# START OF MATERIAL FOR THIS EXERCISE

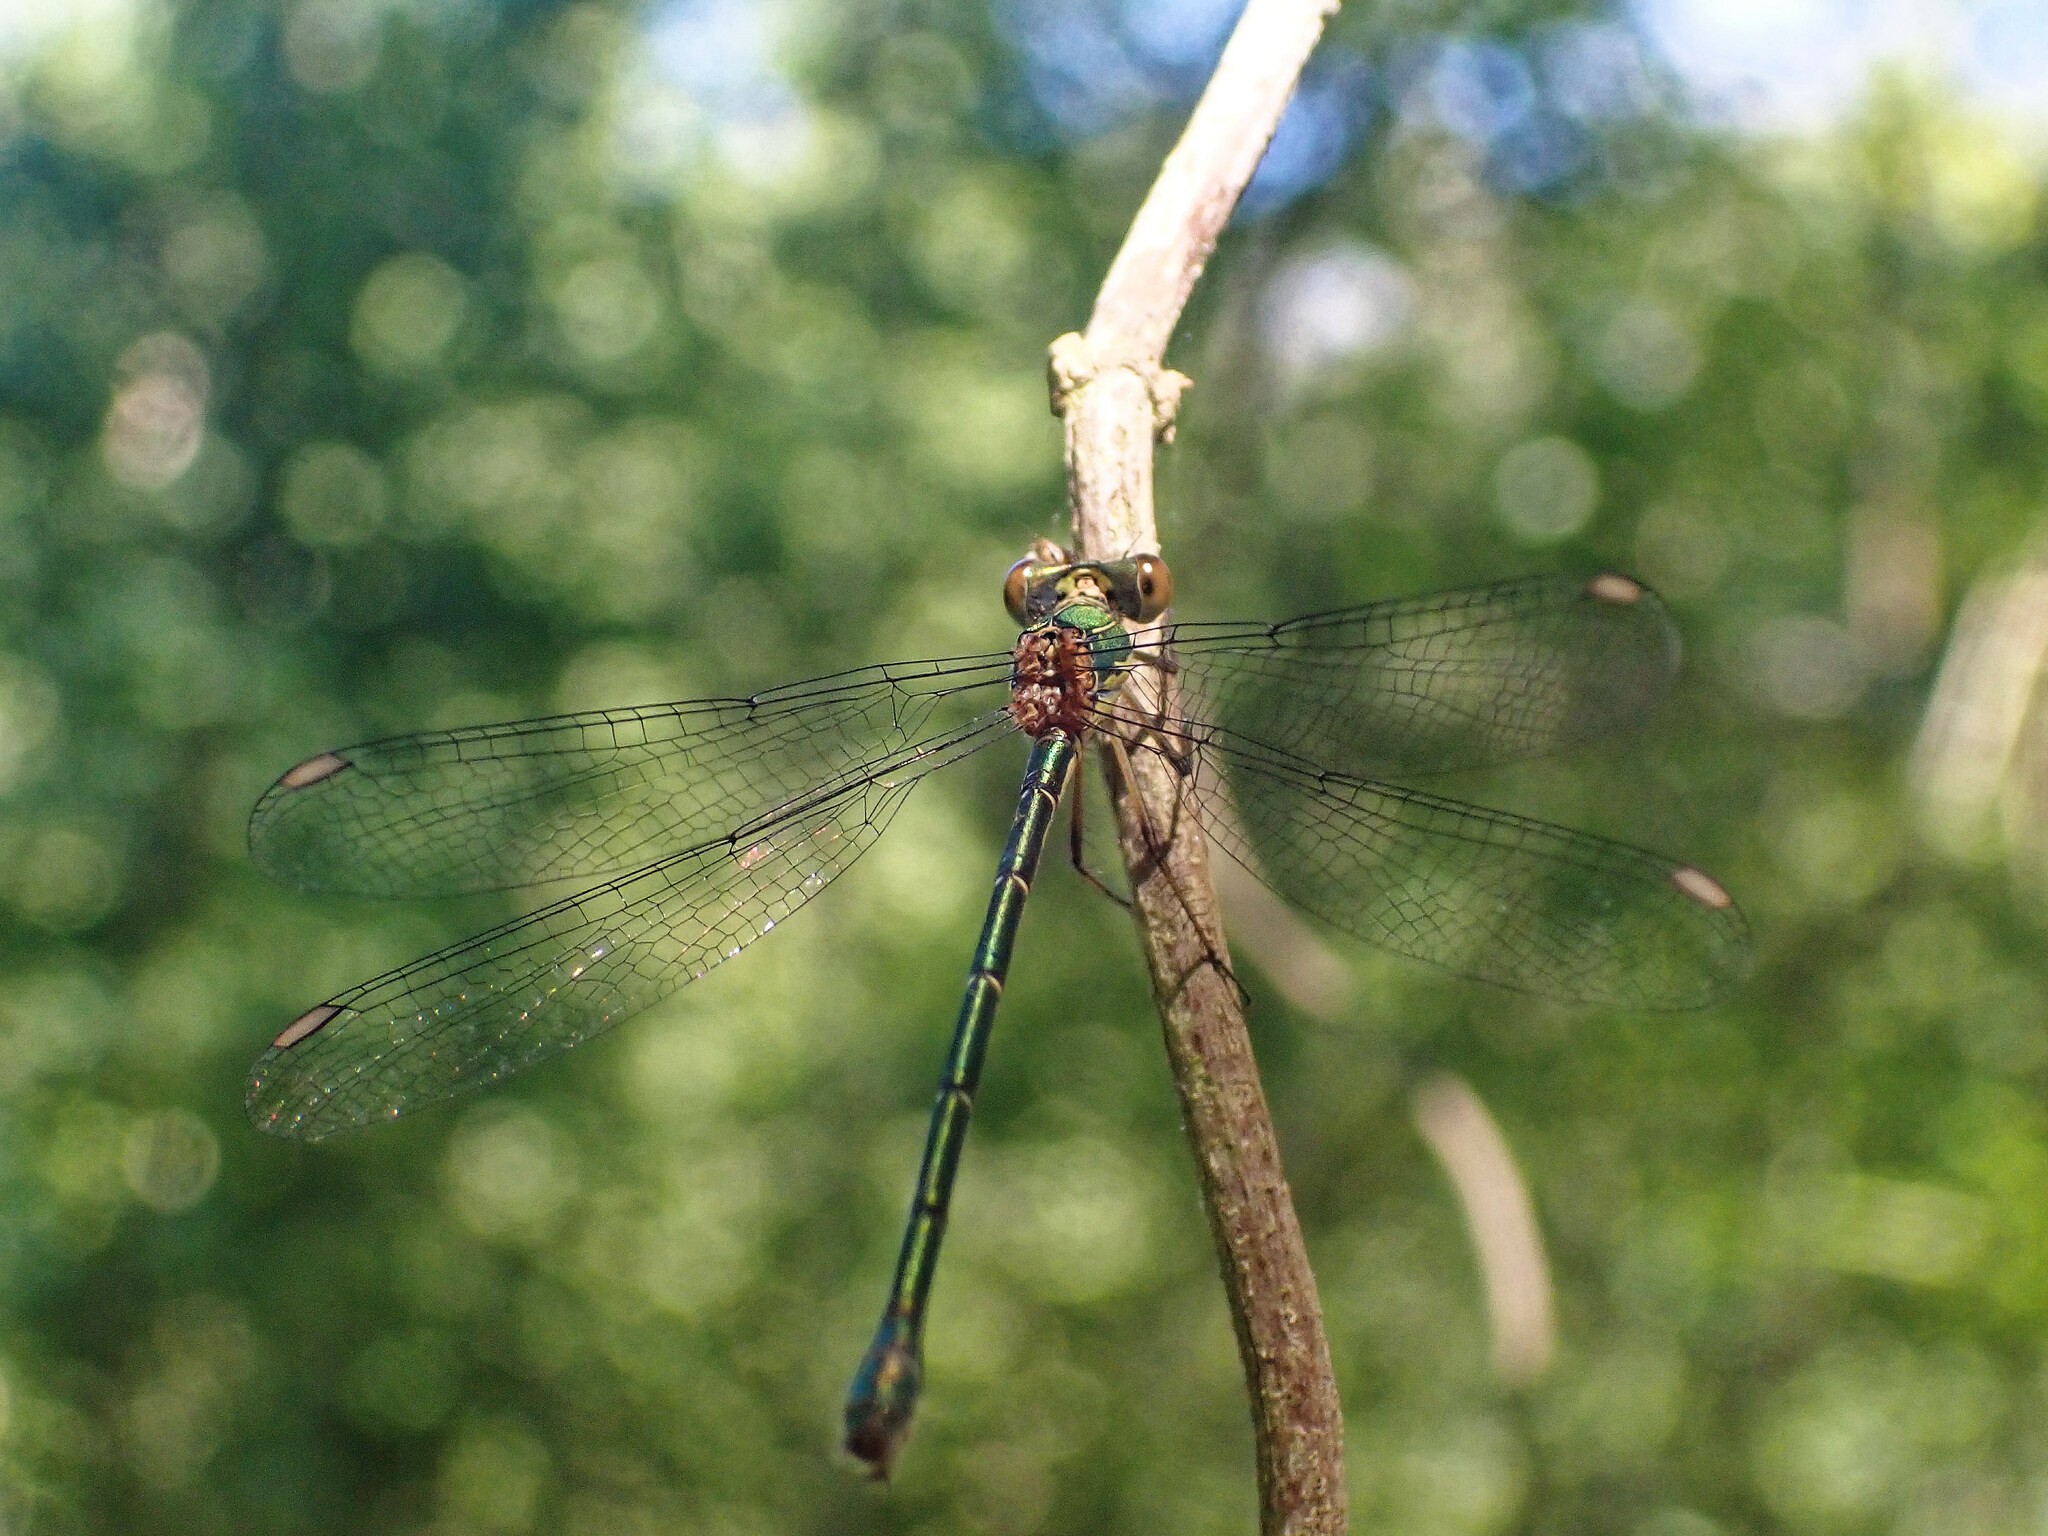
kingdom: Animalia
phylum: Arthropoda
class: Insecta
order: Odonata
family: Lestidae
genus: Chalcolestes
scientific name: Chalcolestes viridis
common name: Green emerald damselfly
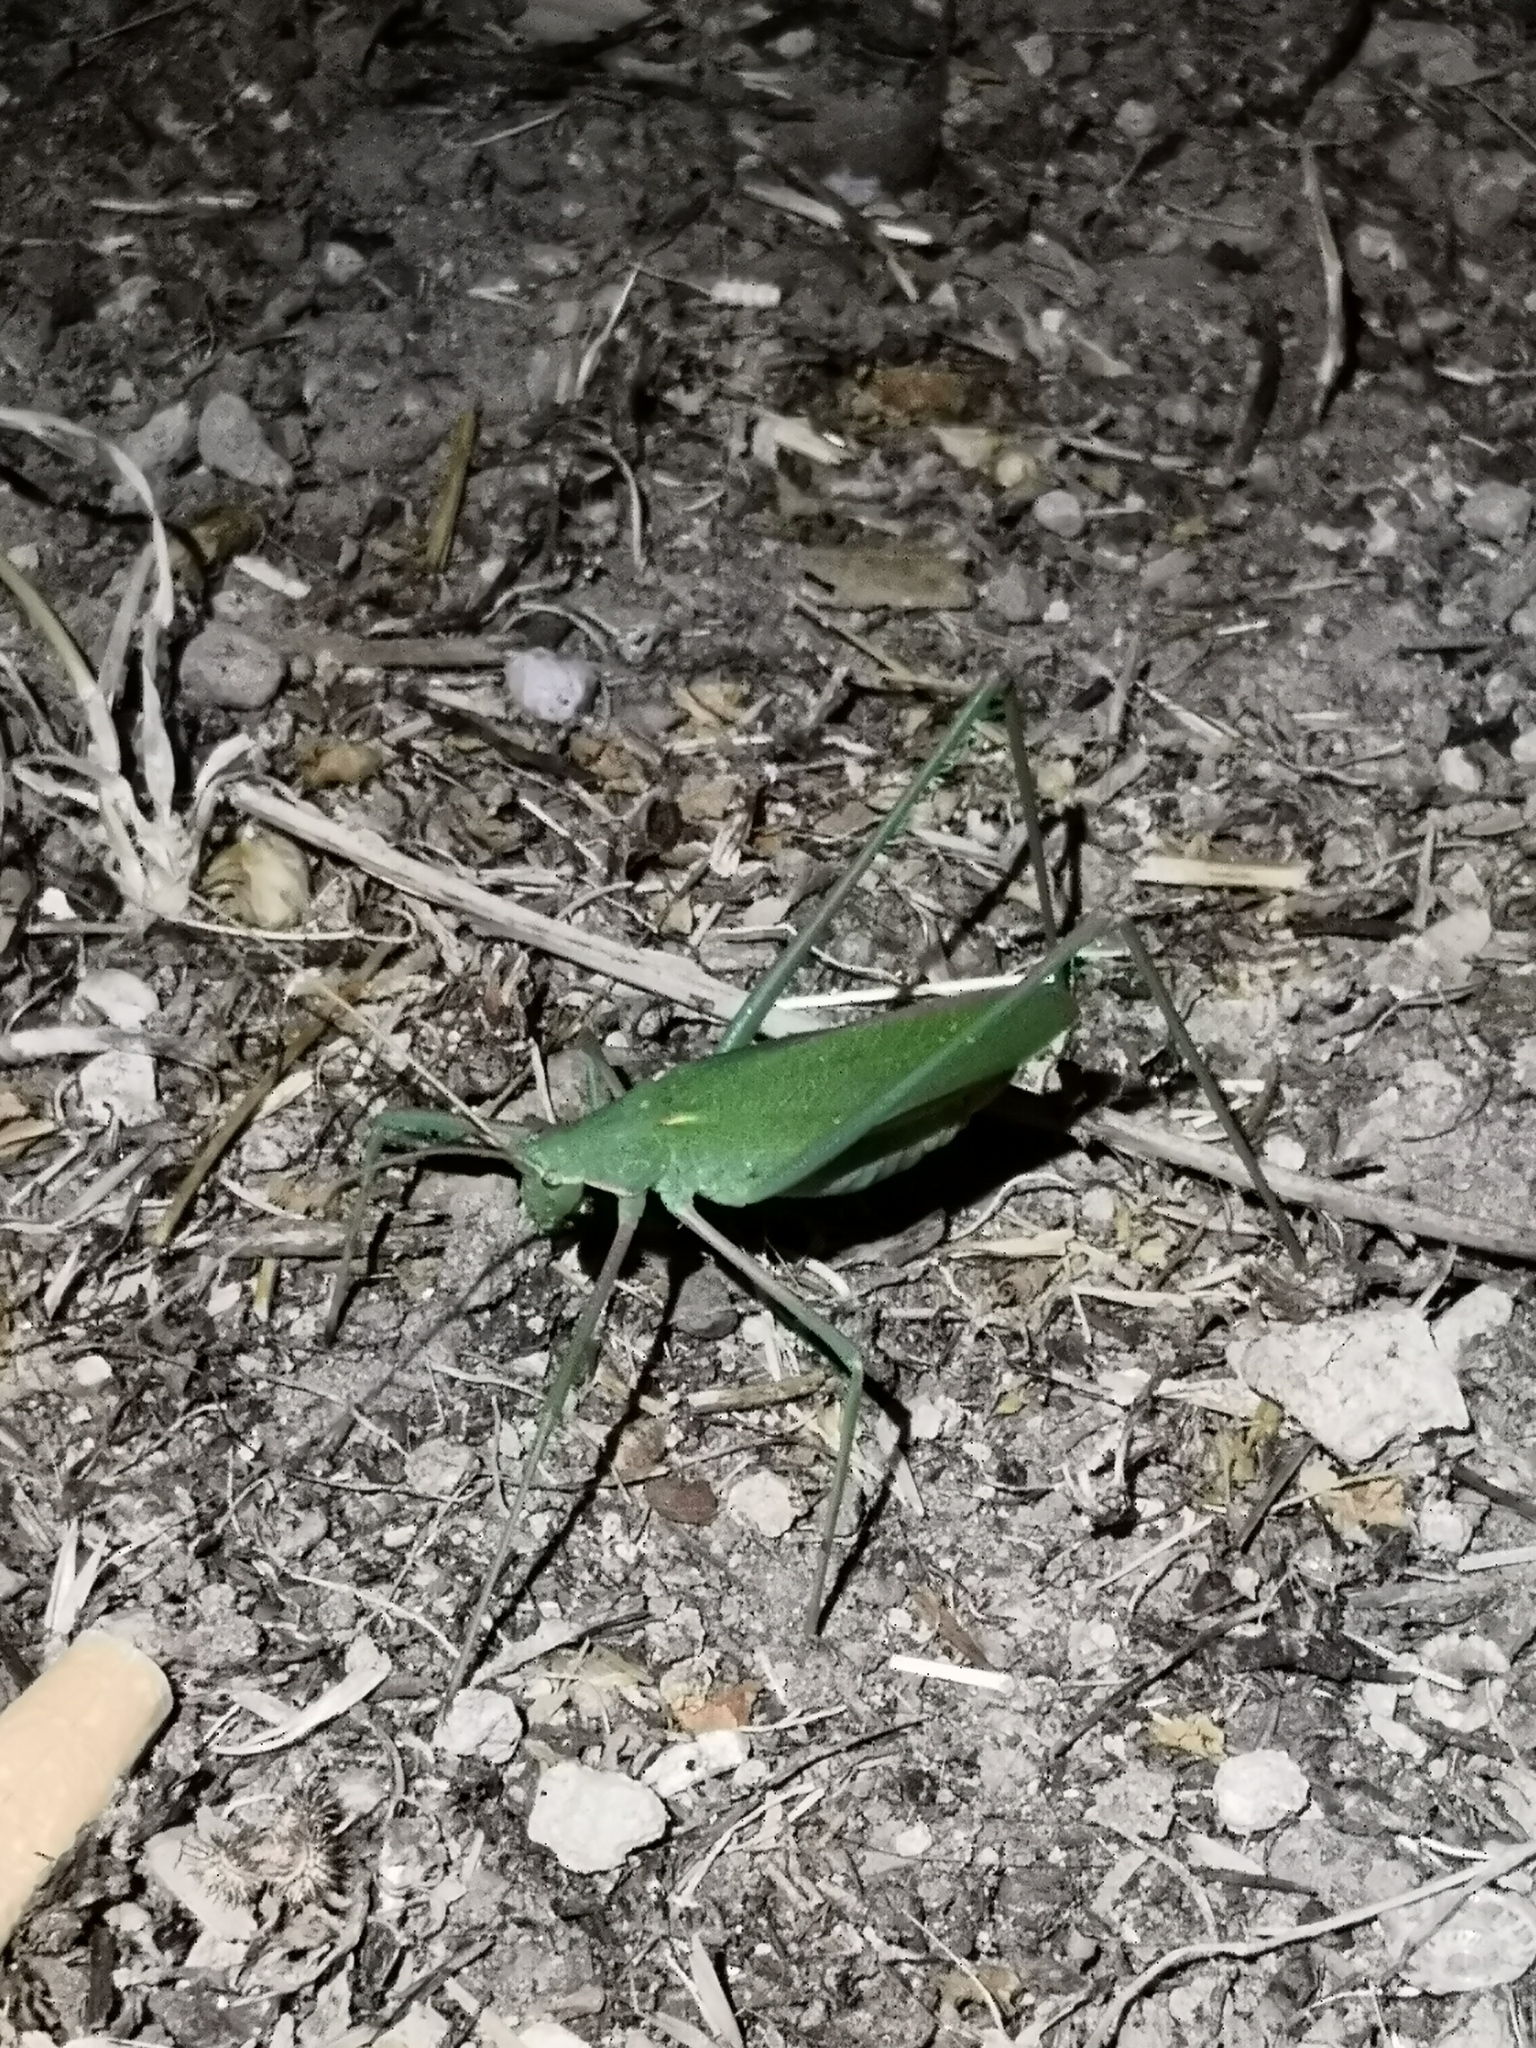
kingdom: Animalia
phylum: Arthropoda
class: Insecta
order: Orthoptera
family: Tettigoniidae
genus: Acrometopa
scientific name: Acrometopa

# END OF MATERIAL FOR THIS EXERCISE

■ REQUEST
Rewrite the lines of the records above, substituting "binomial name" for every "scientific name" and changing nothing else. Omit the pictures from your output.

■ TASK ANSWER
kingdom: Animalia
phylum: Arthropoda
class: Insecta
order: Odonata
family: Lestidae
genus: Chalcolestes
binomial name: Chalcolestes viridis
common name: Green emerald damselfly
kingdom: Animalia
phylum: Arthropoda
class: Insecta
order: Orthoptera
family: Tettigoniidae
genus: Acrometopa
binomial name: Acrometopa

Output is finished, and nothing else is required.